Dans son rapport publié mercredi, l'EIA prévoit une augmentation de 44% de la consommation mondiale d'énergie au cours des deux prochaines décennies. Et sans limite sur les émissions de CO2, la plus grande partie de cette augmentation continuera à venir de la combustion de pétrole et de charbon.
"En l'absence de politiques nationales et (ou) d'accords internationaux limitant ou réduisant les émissions de gaz à effet de serre, la consommation mondiale de charbon augmentera de 1,7% en moyenne chaque année jusqu'en 2030", prévoit l'EIA.
La plus grande partie de cet accroissement se produira dans les pays hors OCDE, et surtout en Asie. En fait, l'essentiel de l'augmentation de la demande d'énergie de l'Asie durant les deux prochaines décennies sera satisfaite par le charbon, surtout dans les secteurs industriels et de la production électrique.

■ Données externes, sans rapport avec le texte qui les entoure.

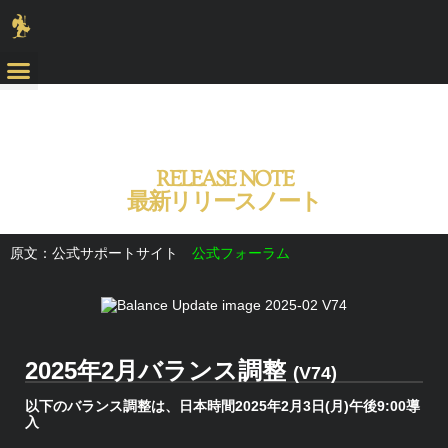
RELEASE NOTE
最新リリースノート
原文：公式サポートサイト
公式フォーラム
2025年2月バランス調整
(V74)
以下のバランス調整は、日本時間2025年2月3日(月)午後9:00導
入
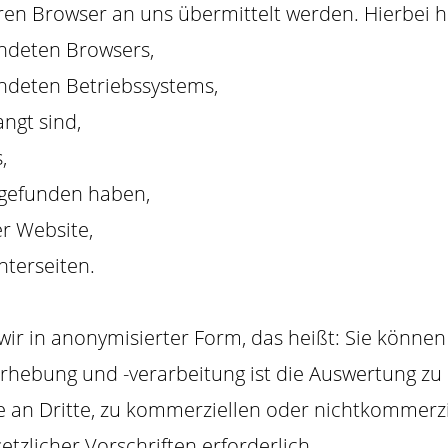
hren Browser an uns übermittelt werden. Hierbei 
endeten Browsers,
ndeten Betriebssystems,
angt sind,
,
e gefunden haben,
r Website,
terseiten.
ir in anonymisierter Form, das heißt: Sie könne
rhebung und -verarbeitung ist die Auswertung z
 an Dritte, zu kommerziellen oder nichtkommerziel
etzlicher Vorschriften erforderlich.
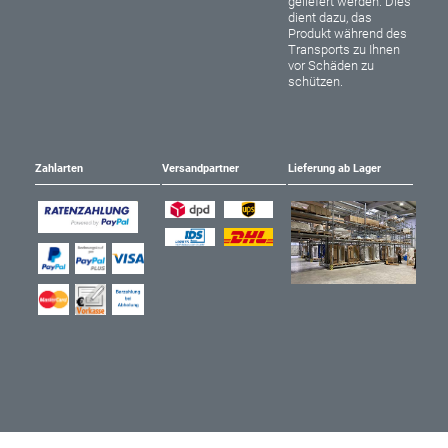
geliefert werden. Dies
dient dazu, das
Produkt während des
Transports zu Ihnen
vor Schäden zu
schützen.
Zahlarten
Versandpartner
Lieferung ab Lager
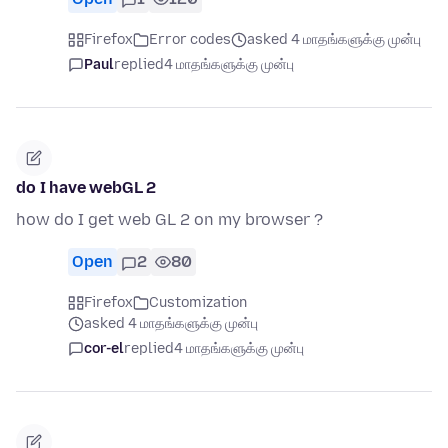
Firefox
Error codes
asked 4 மாதங்களுக்கு முன்பு
Paul
replied
4 மாதங்களுக்கு முன்பு
do I have webGL 2
how do I get web GL 2 on my browser ?
Open
2
80
Firefox
Customization
asked 4 மாதங்களுக்கு முன்பு
cor-el
replied
4 மாதங்களுக்கு முன்பு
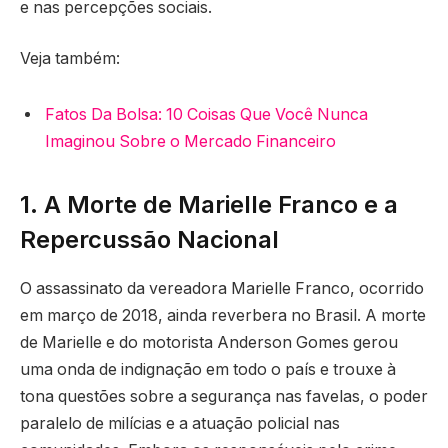
e nas percepções sociais.
Veja também:
Fatos Da Bolsa: 10 Coisas Que Você Nunca
Imaginou Sobre o Mercado Financeiro
1. A Morte de Marielle Franco e a
Repercussão Nacional
O assassinato da vereadora Marielle Franco, ocorrido
em março de 2018, ainda reverbera no Brasil. A morte
de Marielle e do motorista Anderson Gomes gerou
uma onda de indignação em todo o país e trouxe à
tona questões sobre a segurança nas favelas, o poder
paralelo de milícias e a atuação policial nas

En Chine, la capacité de production des centrales électriques au charbon devrait tripler d'ici 2030, tandis que l'utilisation du charbon dans le secteur industriel devrait augmenter de près de 60%.
Les Etats-Unis ont déjà entamé un processus visant à réduire ces émissions: le Congrès étudie un projet de loi prévoyant une réduction de 17% des gaz à effet de serre d'ici 2020, et de 80% en 2050, alors que le président Barack Obama a lancé un appel pour réduire les émissions de CO2 par la mise en place d'un marché de droits de polluer.
Une conférence des Nations Unies sur le climat est très attendue sur ce sujet en décembre à Copenhague. La communauté internationale s'efforcera de trouver un accord, qui devrait succéder au protocole de Kyoto au-delà de 2012, pour réduire ces émissions de façon contraignante.
Le rapport de l'EIA prévoit par ailleurs une hausse persistante de la demande de pétrole d'ici 2030.
Mais la production de bio-carburants, de pétrole provenant des schistes bitumineux et de charbon liquide dont la production est en forte augmentation devrait satisfaire près de la moitié de l'accroissement attendu de la demande de carburants liquides, selon EIA.
L'agence américaine avance également une fourchette large de variations possibles du prix du baril de brut sur la période 2006-2030, comprise entre 50 et 200 dollars.